Shortcomings in our knowledge of CHS and areas for future research
There are several shortcomings in our understanding of CHS. There exists no epidemiological data regarding the incidence and prevalence of CHS among chronic marijuana users. The syndrome is likely underreported given its recent recognition [74,75]. With the large prevalence of marijuana use in the world, why does it appear that so few patients develop CHS? Certain individuals may have a genetic polymorphisms in the cytochrome P450 enzymes responsible for the metabolism of the cannabinoids [62,72]. This could result in excessive levels of pro-emetic cannabinoids or emetogenic metabolites. Such genetic variations have yet to be studied in patients diagnosed with CHS and represent an area for future research.
The mechanism by which cannabis induces hyperemesis is presently unknown. A recent review has explored numerous potential explanations regarding various pharmacokinetic and pharmacodynamic factors of the cannabinoids [72]. The cannabis plant contains over four hundred different chemicals, with sixty possessing cannabinoid structures [76]. The pro-emetic effects of two of these cannabinoids, CBD and CBG, have been discussed in this review and could conceivably play a role in the development of CHS. Additional pharmacological research is needed regarding the pro-emetic effects of additional cannabinoids and their metabolites. Another proposed explanation is that in susceptible individuals the pro-emetic effect of cannabis on the gut (e.g. delayed gastric emptying) overrides its anti-emetic CNS properties [62]. This hypothesis is supported by the demonstration of delayed gastric emptying on gastric emptying scintigraphy in some cases [6,55,62]. Further research is required to investigate the gastrointestinal physiology in these patients during both the acute attacks of hyperemesis and between episodes.

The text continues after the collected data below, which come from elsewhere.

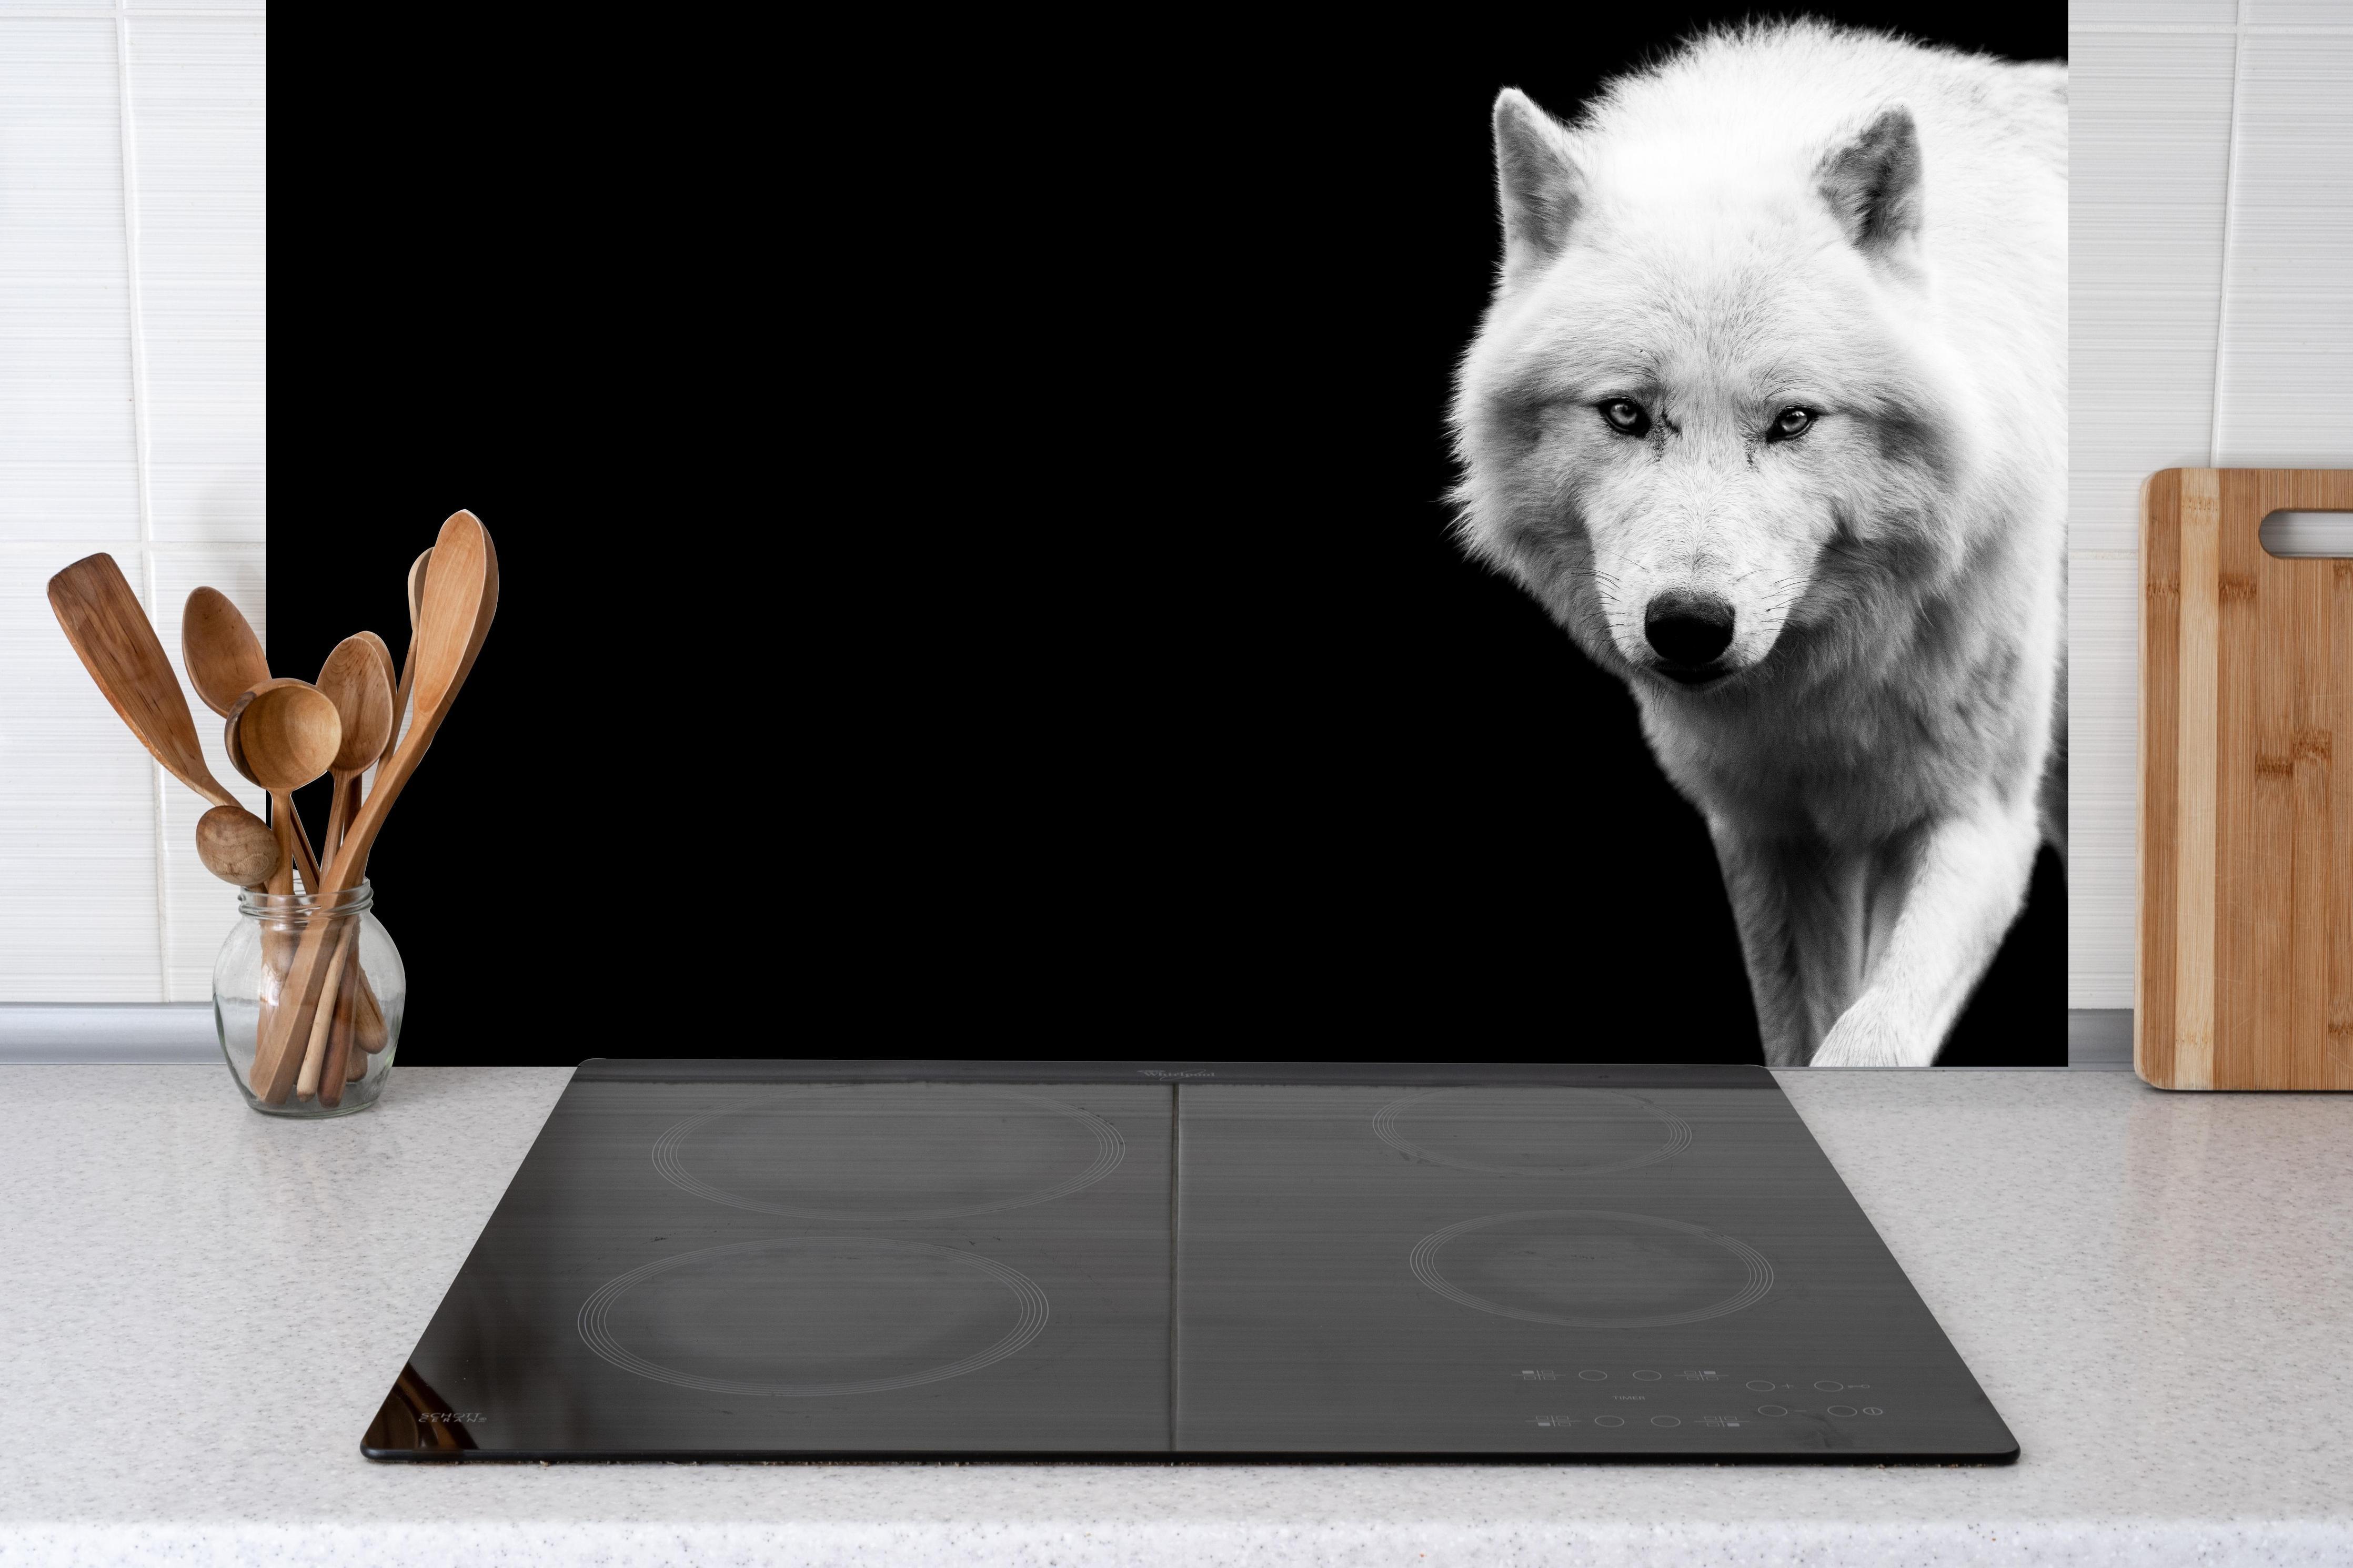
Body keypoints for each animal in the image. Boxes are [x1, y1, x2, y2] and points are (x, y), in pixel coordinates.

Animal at [1450, 23, 2066, 1066]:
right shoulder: (1771, 832)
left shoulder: (1978, 822)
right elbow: (1799, 1034)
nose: (1690, 626)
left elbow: (1866, 1043)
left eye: (1792, 422)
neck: (1829, 686)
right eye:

A lack of long-term follow-up is also a major shortcoming in our knowledge of CHS. The majority of reported cases that have provided follow-up included a period of less than one year [6,52,54,56–60,62,68,71]. A greater understanding of the natural course of the syndrome and response to marijuana cessation may be gained with longer lengths of follow-up. Future studies following patients longitudinally for extended periods of time are needed.
Conclusion
Cannabinoid Hyperemesis Syndrome is a new and under recognized clinical entity. Although its prevalence is unknown, numerous publications have preliminarily established its unique clinical characteristics. CHS should be considered as a plausible diagnosis in the setting of patients with recurrent intractable vomiting and strong history of cannabis abuse. Despite the well-established anti-emetic properties of marijuana, there is increasing evidence of its paradoxical effects on the gastrointestinal tract and CNS. Further initiatives are needed to determine this disease prevalence and its other epidemiological characteristics, natural history, and pathophysiology. Additional treatments are needed and efforts to discontinue cannabis abuse are paramount.